- [Exercise goal]
Transcribe, exactly and without pictures, the lines below from the line with "Annotated regions visible in this slice (semi-automatically" to the line with "Bedside chest radiograph", both ends included, and no others.
+ + + + +
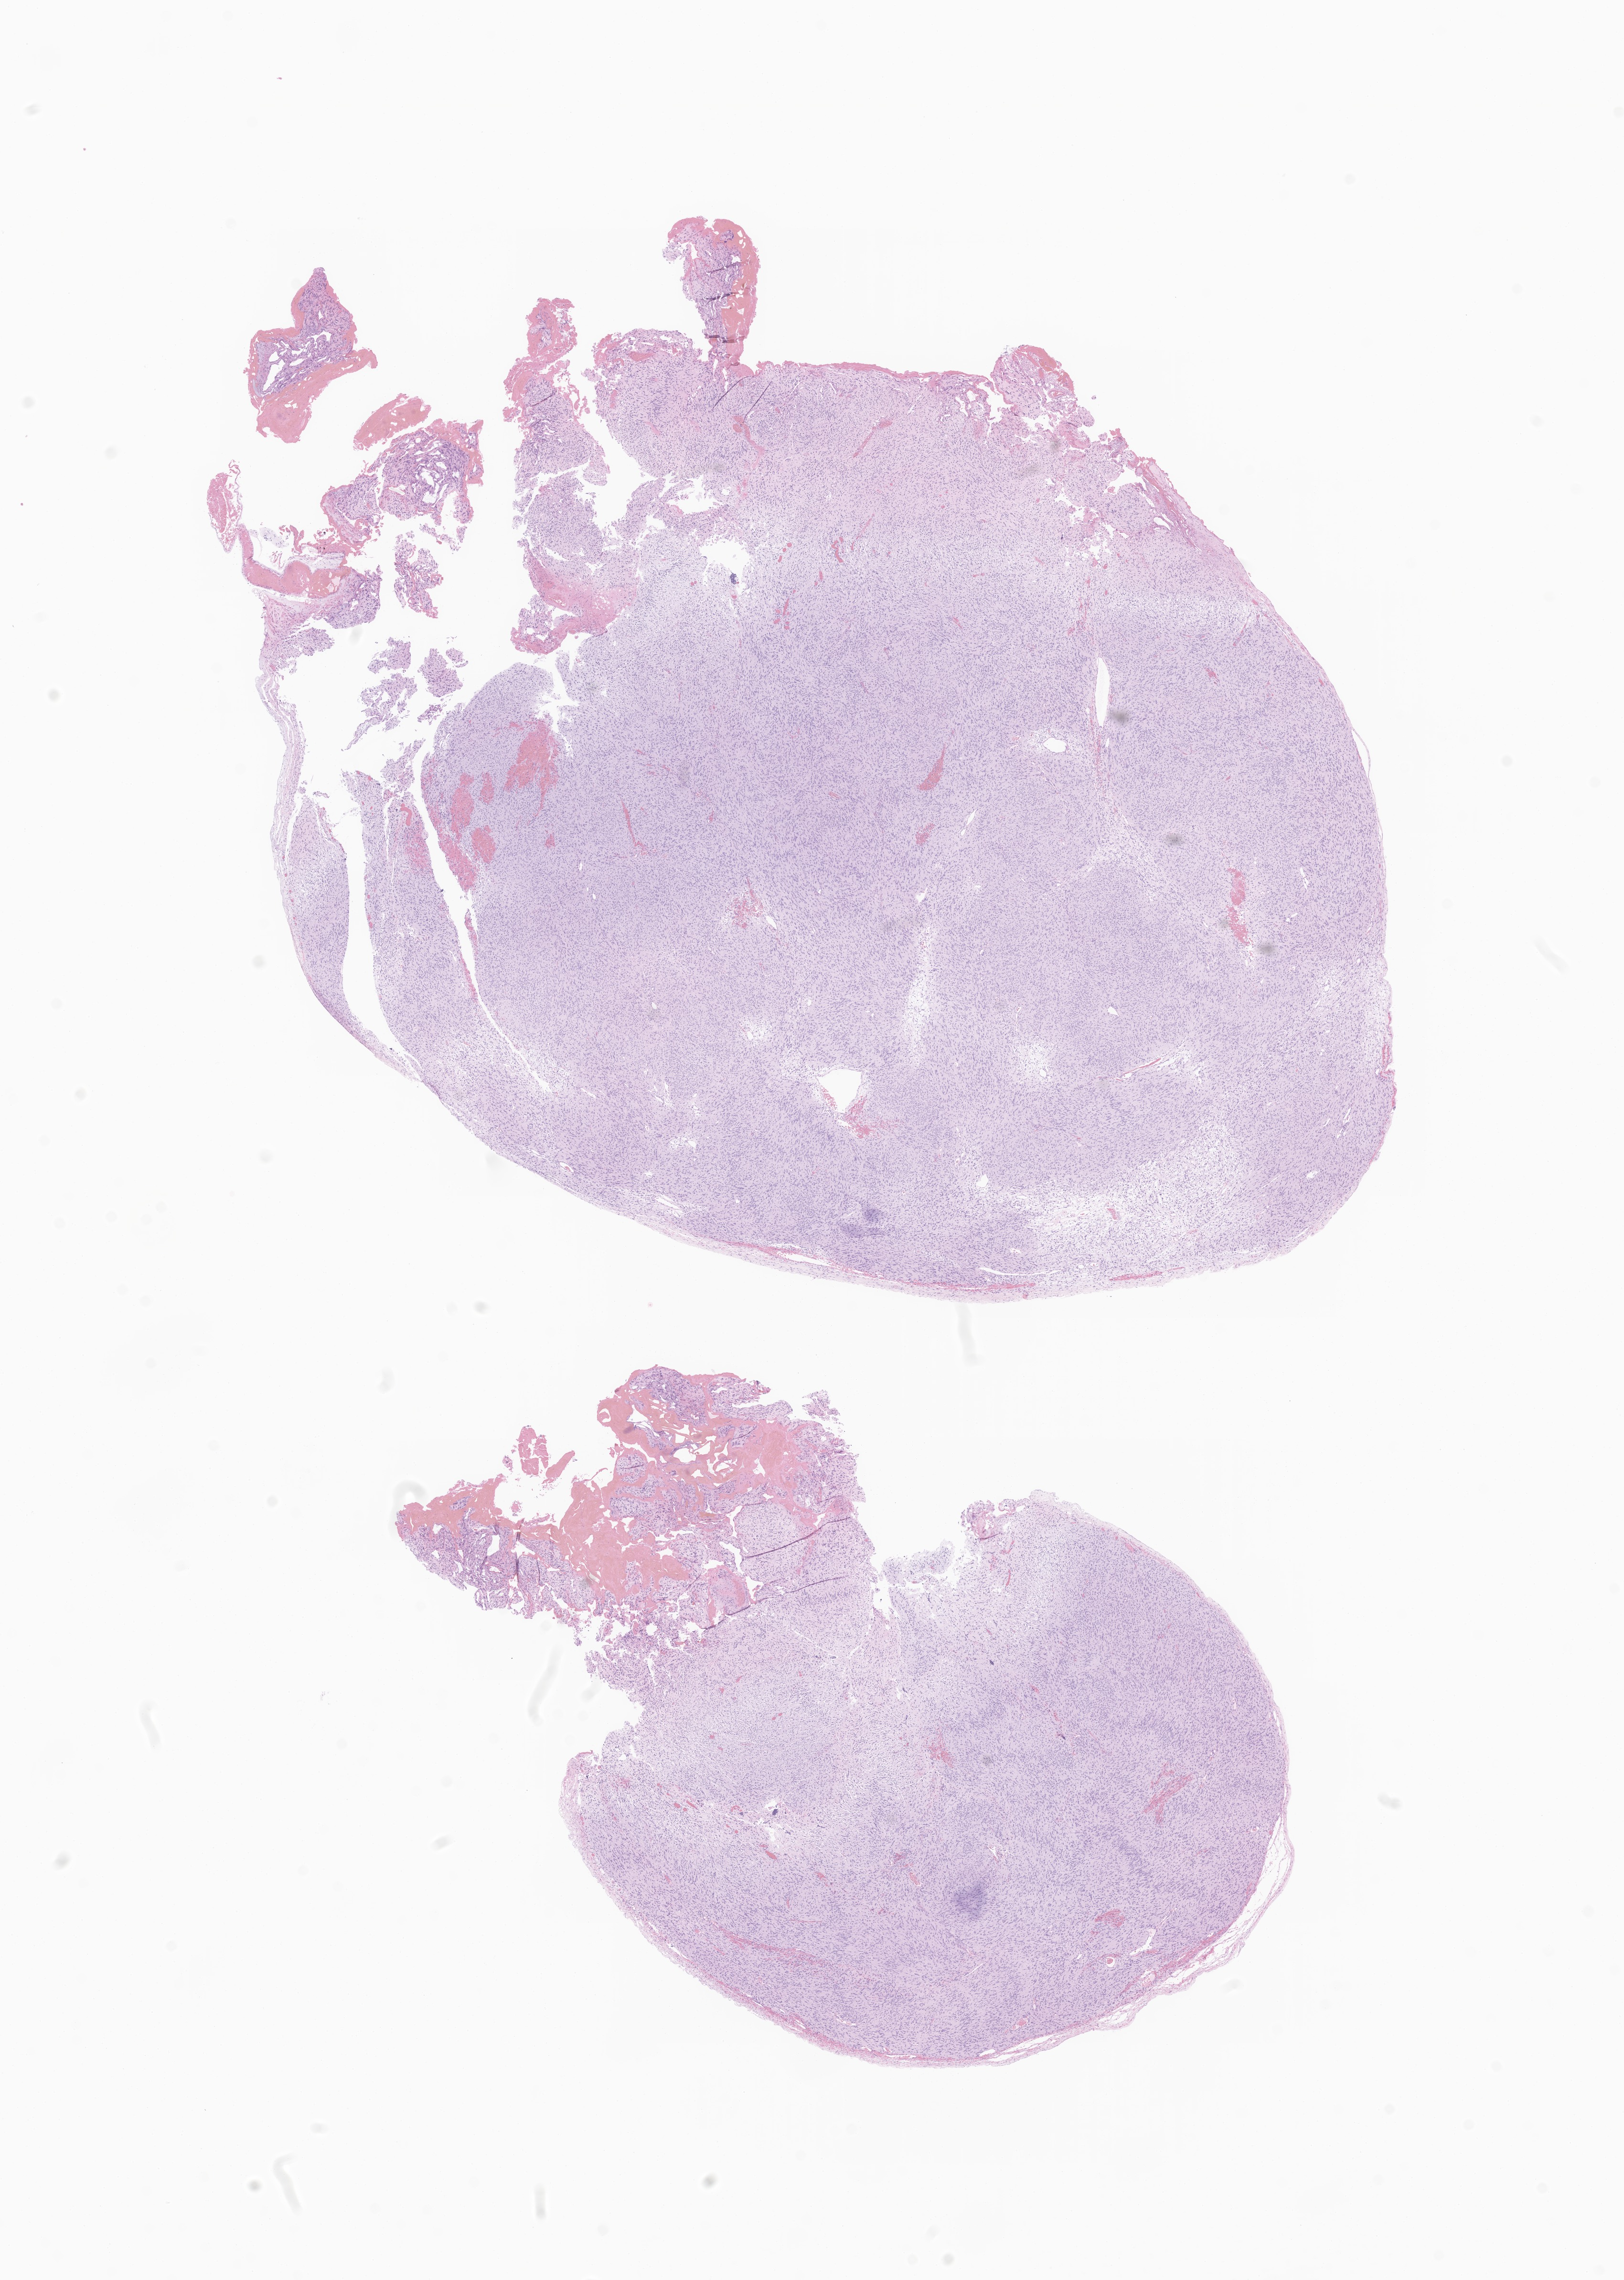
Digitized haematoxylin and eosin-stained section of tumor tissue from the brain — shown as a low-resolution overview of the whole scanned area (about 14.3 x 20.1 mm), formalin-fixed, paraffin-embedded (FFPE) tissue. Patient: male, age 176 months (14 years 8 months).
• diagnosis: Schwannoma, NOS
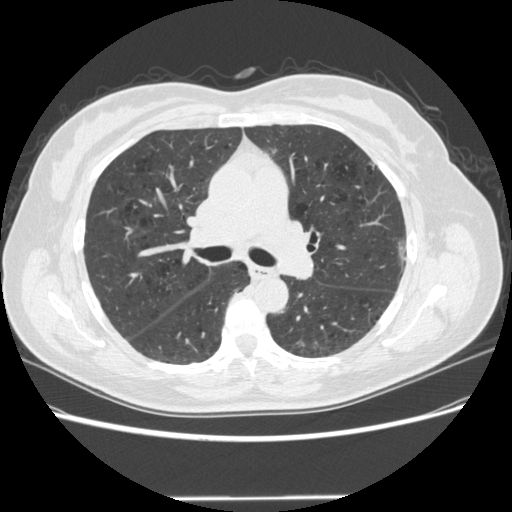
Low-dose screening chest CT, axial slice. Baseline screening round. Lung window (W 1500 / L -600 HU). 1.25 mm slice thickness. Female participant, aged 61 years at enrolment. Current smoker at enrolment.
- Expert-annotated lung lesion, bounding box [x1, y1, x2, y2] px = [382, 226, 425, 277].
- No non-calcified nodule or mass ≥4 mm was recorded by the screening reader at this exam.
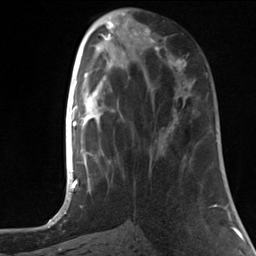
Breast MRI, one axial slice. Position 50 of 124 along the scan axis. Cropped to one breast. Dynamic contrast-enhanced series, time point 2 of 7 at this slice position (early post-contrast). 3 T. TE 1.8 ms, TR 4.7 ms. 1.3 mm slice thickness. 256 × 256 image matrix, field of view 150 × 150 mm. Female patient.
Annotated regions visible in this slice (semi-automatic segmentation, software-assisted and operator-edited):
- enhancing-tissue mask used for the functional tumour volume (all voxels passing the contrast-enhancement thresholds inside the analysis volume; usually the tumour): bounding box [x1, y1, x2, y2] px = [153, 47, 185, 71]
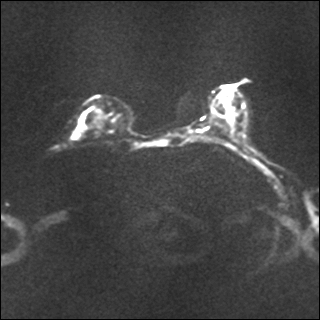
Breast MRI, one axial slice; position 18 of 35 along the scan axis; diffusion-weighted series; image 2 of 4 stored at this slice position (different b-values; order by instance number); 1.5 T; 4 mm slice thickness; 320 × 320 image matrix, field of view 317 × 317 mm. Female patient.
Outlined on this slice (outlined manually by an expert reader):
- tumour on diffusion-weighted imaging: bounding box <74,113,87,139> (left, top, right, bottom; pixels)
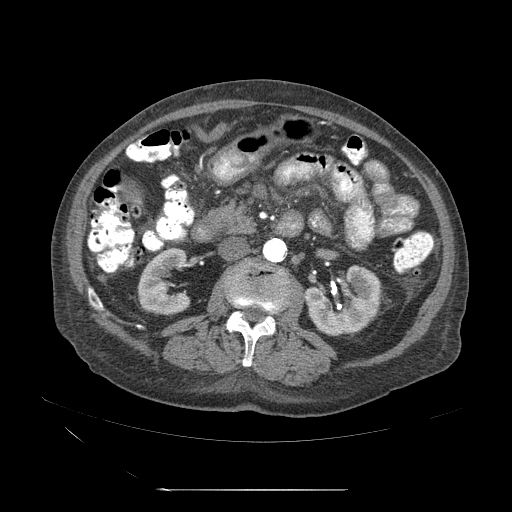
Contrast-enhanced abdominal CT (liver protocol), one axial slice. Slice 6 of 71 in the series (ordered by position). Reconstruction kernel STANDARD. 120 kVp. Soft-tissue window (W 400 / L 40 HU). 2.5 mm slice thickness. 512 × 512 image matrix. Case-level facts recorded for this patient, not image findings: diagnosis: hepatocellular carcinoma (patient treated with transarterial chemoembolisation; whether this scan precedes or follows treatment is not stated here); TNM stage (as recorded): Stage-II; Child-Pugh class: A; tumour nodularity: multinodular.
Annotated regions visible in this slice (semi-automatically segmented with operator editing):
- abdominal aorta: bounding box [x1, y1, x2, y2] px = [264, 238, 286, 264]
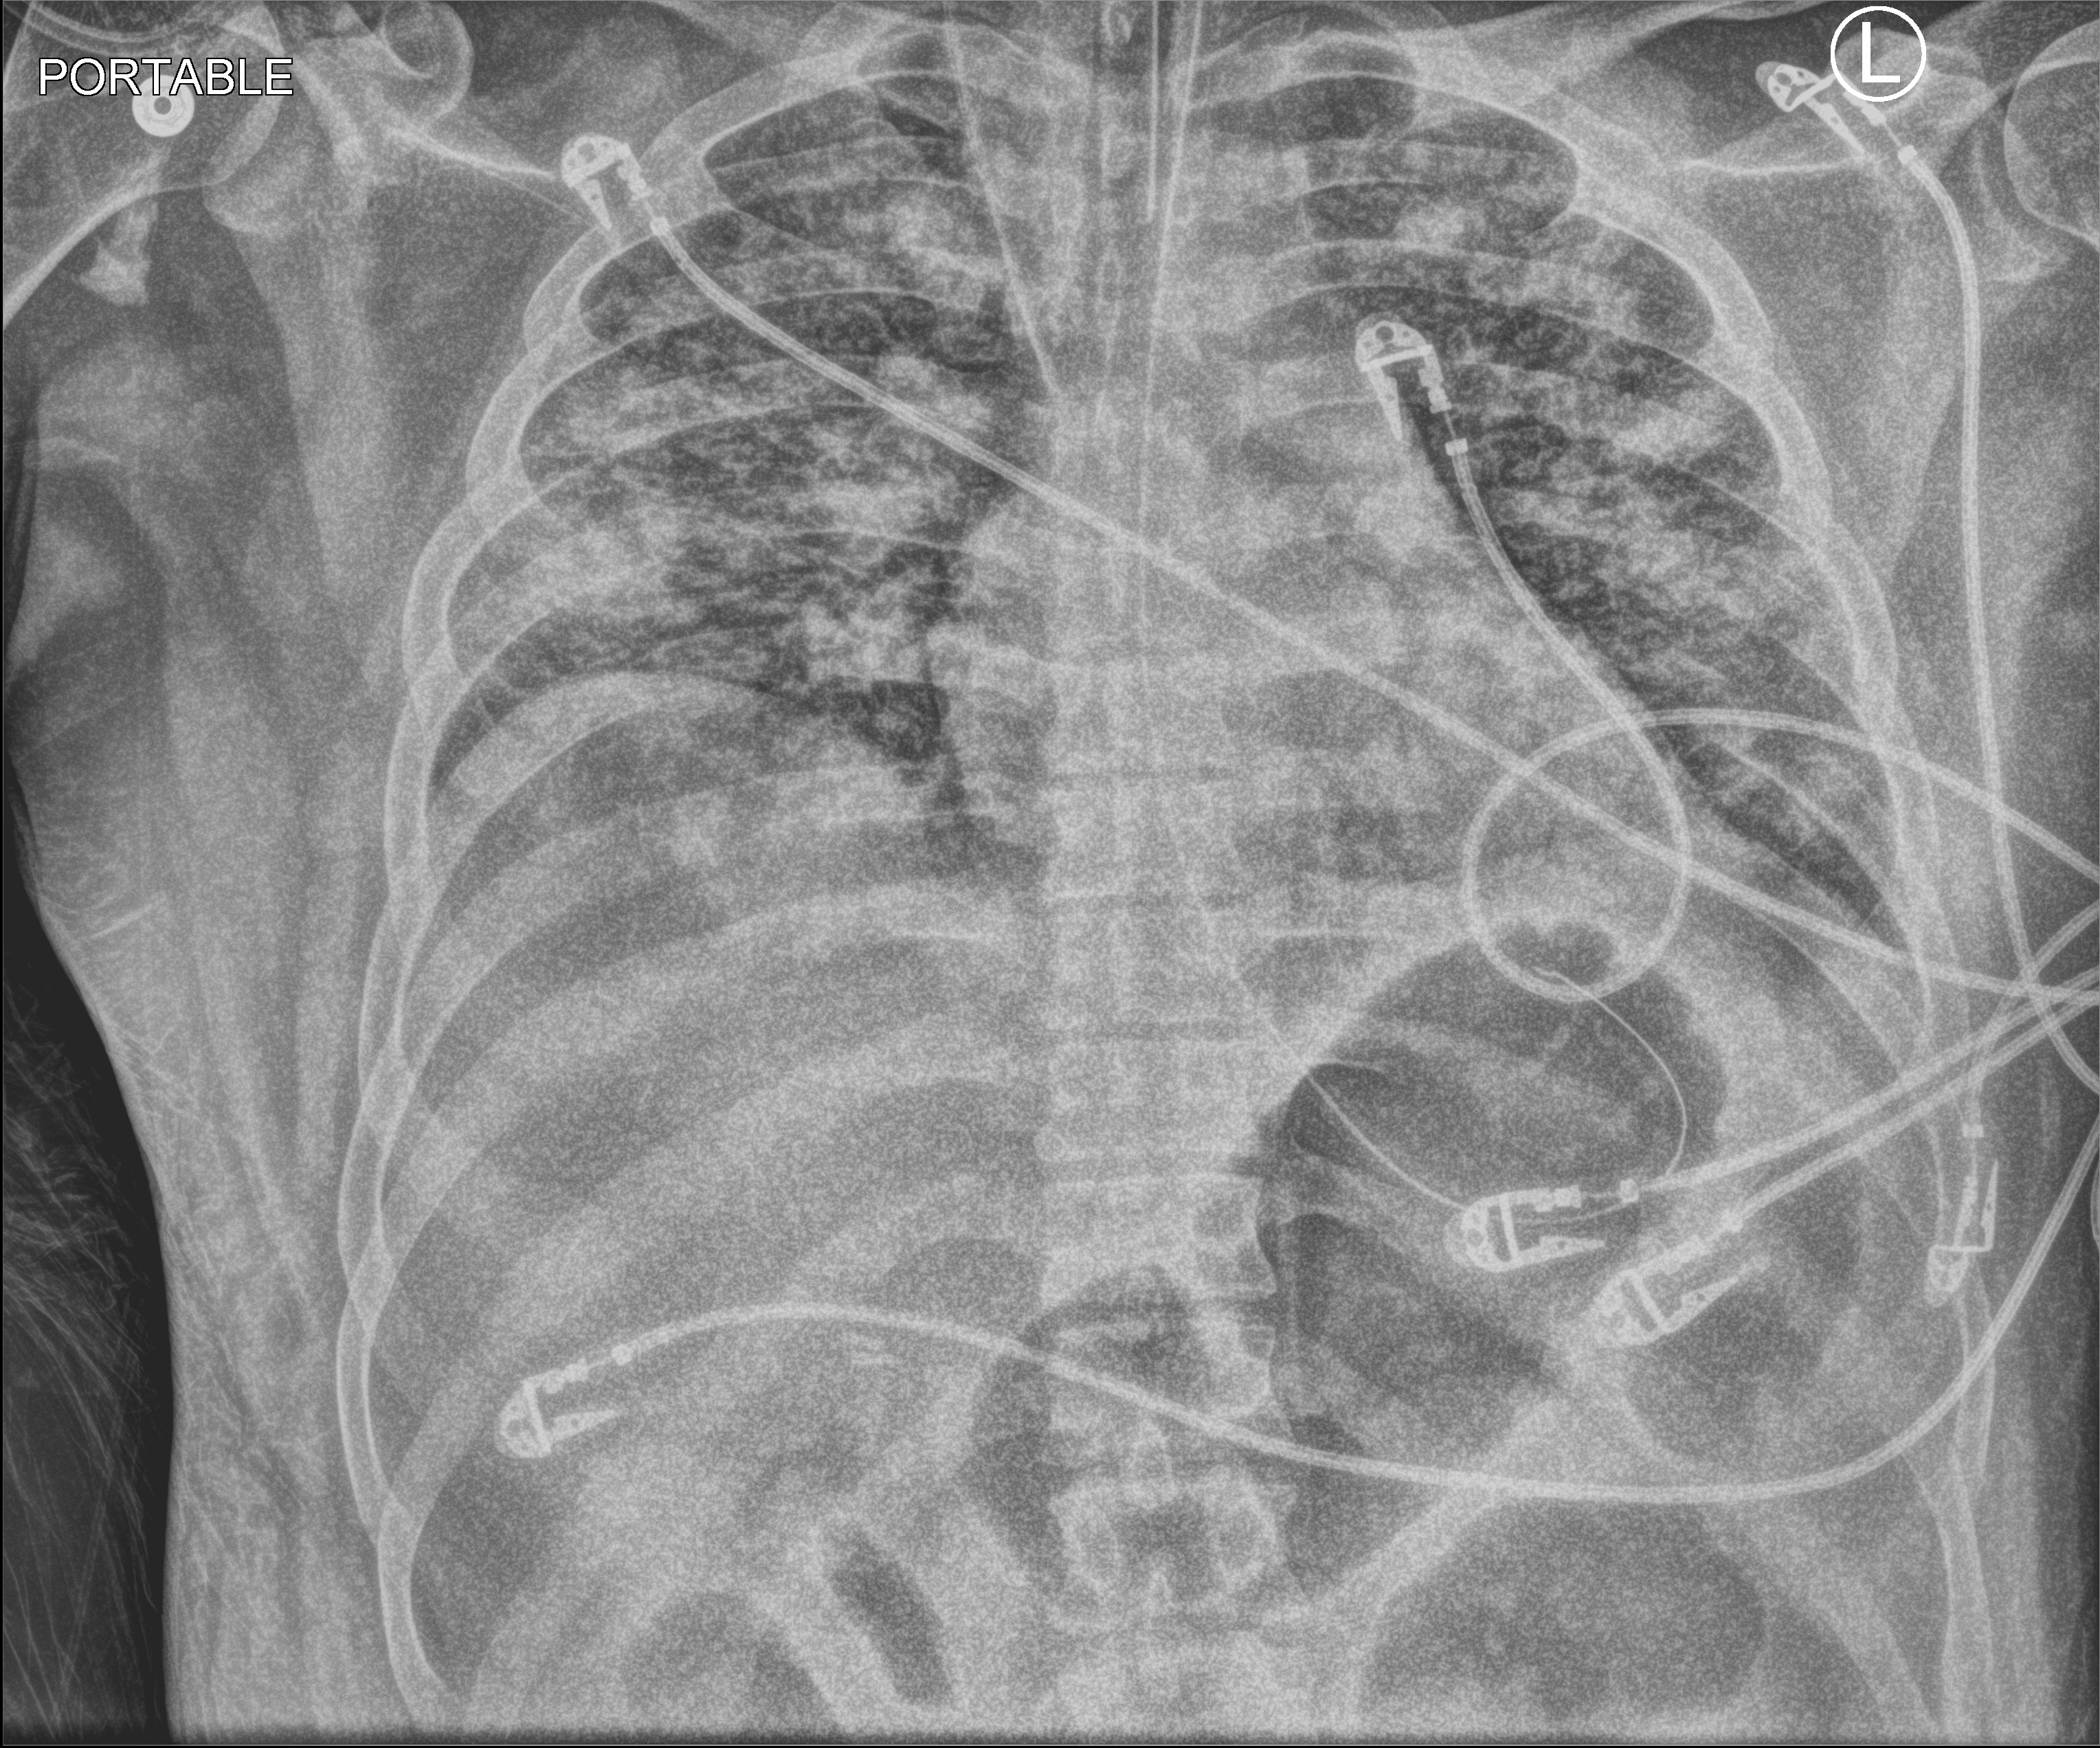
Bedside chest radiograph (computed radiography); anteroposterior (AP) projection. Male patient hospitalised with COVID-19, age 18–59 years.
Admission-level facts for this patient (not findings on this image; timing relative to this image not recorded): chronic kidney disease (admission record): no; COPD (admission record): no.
+ + + + +
- [Answer to this task]
Annotated regions visible in this slice (semi-automatically segmented with operator editing):
- abdominal aorta: bounding box [x1, y1, x2, y2] px = [264, 238, 286, 264]
Bedside chest radiograph (computed radiography); anteroposterior (AP) projection. Male patient hospitalised with COVID-19, age 18–59 years.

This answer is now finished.